For time strapped students, are shorter workshops easier to attend?
In this figure, the data is sorted by delivery format and includes only data from writing related sessions to limit the number of confounding factors. Interestingly, the expectation that students would find attending shorter sessions (i.e. BiteSize) easier does not seem to ring true. The proportion of students attending the BiteSize sessions was in fact significantly lower than for half day sessions (F2,459 = 4.28, p = 0.014). But why would shorter workshops have lower attendance? Is it perhaps easier to forget about when it’s not blocking out a large part of the day in your calendar? Or perhaps it seems less important when there is less time dedicated to it? Or perhaps there are other, more important explanatory factors which I have not considered here?
So what do I do now?
Clearly attendance can be an issue. This summary of attendance data over the past two years, confirms initial anecdotal evidence that although interest in development workshops is relatively high a considerable number of those registered choose not to attend on the day. But what can we do about it? What do developers in other institutions do?

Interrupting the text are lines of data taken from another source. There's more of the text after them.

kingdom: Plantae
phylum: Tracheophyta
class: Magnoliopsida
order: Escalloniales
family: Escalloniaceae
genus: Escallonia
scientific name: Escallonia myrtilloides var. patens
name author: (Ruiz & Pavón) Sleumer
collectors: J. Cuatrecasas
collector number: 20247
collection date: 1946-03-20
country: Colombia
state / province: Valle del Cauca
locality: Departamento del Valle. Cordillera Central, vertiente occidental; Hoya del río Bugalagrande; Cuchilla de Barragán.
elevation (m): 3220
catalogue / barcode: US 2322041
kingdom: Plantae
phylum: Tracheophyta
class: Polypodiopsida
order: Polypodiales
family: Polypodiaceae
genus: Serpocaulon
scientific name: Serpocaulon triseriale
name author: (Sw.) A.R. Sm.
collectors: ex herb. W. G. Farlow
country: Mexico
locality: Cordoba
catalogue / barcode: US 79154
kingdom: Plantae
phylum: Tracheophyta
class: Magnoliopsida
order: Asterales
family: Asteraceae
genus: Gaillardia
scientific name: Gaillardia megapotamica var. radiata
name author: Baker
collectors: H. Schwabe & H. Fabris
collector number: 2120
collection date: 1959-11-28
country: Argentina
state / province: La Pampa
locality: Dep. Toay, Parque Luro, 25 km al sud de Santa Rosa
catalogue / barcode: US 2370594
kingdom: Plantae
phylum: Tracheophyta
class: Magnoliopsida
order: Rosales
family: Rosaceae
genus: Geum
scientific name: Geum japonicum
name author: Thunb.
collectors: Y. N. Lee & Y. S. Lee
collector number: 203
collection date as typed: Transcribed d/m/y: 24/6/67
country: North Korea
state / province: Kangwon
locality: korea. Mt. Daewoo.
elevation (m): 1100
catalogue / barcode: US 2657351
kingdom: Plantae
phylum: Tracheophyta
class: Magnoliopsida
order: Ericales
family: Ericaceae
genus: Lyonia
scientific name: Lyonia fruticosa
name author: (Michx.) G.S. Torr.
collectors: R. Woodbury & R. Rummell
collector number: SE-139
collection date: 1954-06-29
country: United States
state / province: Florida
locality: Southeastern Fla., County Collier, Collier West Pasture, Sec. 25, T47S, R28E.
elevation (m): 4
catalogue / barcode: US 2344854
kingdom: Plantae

The data presented here, only shows that indeed a large number of students choose not to turn up on the day, but doesn’t give a good explanation as to why. I am now exploring these issues further using a combination of a brief survey and small focus groups. The aim is to explore PGR students’ motivations for engaging with professional development and their prioritisation of development among all the different demands on their time. A report from this project is due to be presented at the Pedagogical Research conference in January, and prepared for publication soon thereafter.
In the meantime, I would love to hear from others out there. What is your experience of delivering workshops? How do you encourage attendance? And how do you deal with low attendance rates?